Les transformations mises en oeuvre par le Laboratoire du Dehors sur les espaces frontaux porteront sur quatre points :
- Le végétal, et la mise en jardinage de ces espaces.
- La barrière, pour une lisibilité claire depuis la rue.
- Le vivant, avec l’introduction de papillons.
- La question de la circulation du public lors d’un événement.
Pistes de projets
Les talus
Les talus étant un des principaux centres d’intérêt, nous proposons d’y restaurer le milieu écologique maltraité et fragilisé jusque-là par un manque de gestion. La première intervention consistera en un important nettoyage, un éclaircissement de la végétation en place et la suppression des arbres morts. Suite à cette action, nous ferons un inventaire botanique. Nous déciderons par la suite s’il faut enrichir ce milieu par de nouvelles plantations, et le travail de jardinage s’affinera au fil du temps.
Restaurer un milieu écologique ne se résume pas à une amélioration végétale. C’est pourquoi nous proposons une expérimentation de maîtrise de la prolifération des ailantes par un ‘‘sur-pâturage’’ des chenilles du Bombyx de l’Ailante.
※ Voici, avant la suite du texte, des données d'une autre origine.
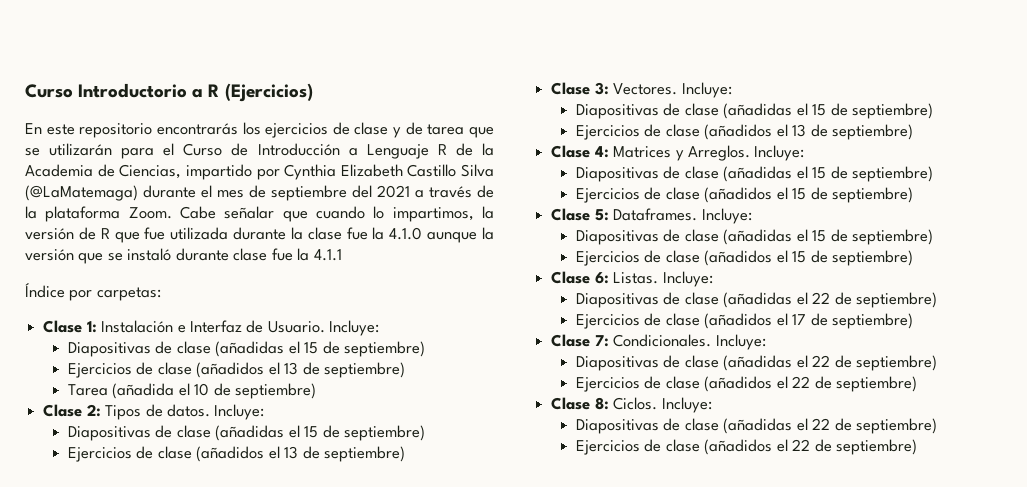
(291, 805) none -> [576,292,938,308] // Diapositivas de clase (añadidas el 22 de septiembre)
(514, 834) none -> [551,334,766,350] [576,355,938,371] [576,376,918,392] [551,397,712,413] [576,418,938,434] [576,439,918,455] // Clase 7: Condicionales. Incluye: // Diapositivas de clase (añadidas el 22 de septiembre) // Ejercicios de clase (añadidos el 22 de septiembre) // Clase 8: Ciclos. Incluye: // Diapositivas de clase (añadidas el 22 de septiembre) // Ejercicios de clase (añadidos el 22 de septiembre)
L’introduction de ce papillon est aussi prétexte à travailler la scénographie du talus avec l’installation de nasses lumineuses : les ‘‘papillionières’’.
Coupes de l’état existant des talus
La barrière d’enceinte
La barrière est constituée de matériaux hétéroclites. Tout en gardant leurs qualités de transparence et d’opacité, nous voulons améliorer le dessin de cette limite. Nous prenons le parti de garder ces différents éléments et de les redistribuer pour instaurer une nouvelle frange, plus ou moins poreuse, entre l’Académie et la ville.
La barrière et le talus fonctionnent ensemble, d’abord parce que ce sont les tronc morts du talus qui soutiennent actuellement les ganivelles. Le remplacement de la clôture, tombée lors d’une tempête, devait être pris en charge par l’assurance de l’Académie Fratellini. Une entreprise a pris contact avec le directeur technique pour envisager une intervention. Mais il nous parait logique que les réparations soient mises en oeuvre par le Laboratoire du Dehors. Aussi, un chiffrage sera effectué par nos soins puis transmis à la compagnie d’assurance pour négocier le financement. Travailler à la valorisation du chemin et du talus ne peut se faire sans une restructuration de la clôture.
Modulations possibles de la clôture
La circulation du public
Actuellement le public entre sur le site du côté de l’Altaïr. Il débouche sur une terrasse bétonnée trop exigüe pour l’accueillir. Les soirs de grande affluence, une partie du flux des spectateurs est dirigé vers une seconde entrée à l’accès confus.
Se pose donc la question de la distribution du public lors des soirs de spectacles. Ne pourrait-on pas envisager de concentrer les arrivants en un seul point pour les redistribuer ensuite, selon des cheminements élaborés à cet effet ? Le chemin bétonné entre le bâtiment d’accueil et le talus est calibré pour les allées et venues des spectateurs : 2m40 de large. Pourtant il est encombré par des éléments techniques (chauffage) qui transforment cette façade en ‘‘arrière-cour’’ dévalorisée. De l’autre côté, le chemin entre la barrière et le talus, lui aussi largement calibré, n’est pas parcouru, coupé par les sanglées et nombreux étais soutenant la barrière.
Nous prenons le parti de réhabiliter ce chemin, plus riche à nos yeux. Nous proposons également d’installer un cheminement léger, sur le talus, permettant d’apprécier le milieu écologique restauré. Ces parcours renvoyés sur les limites de l’enceinte permettent des interactions entre les passants dans la rue et les visiteurs de l’Académie.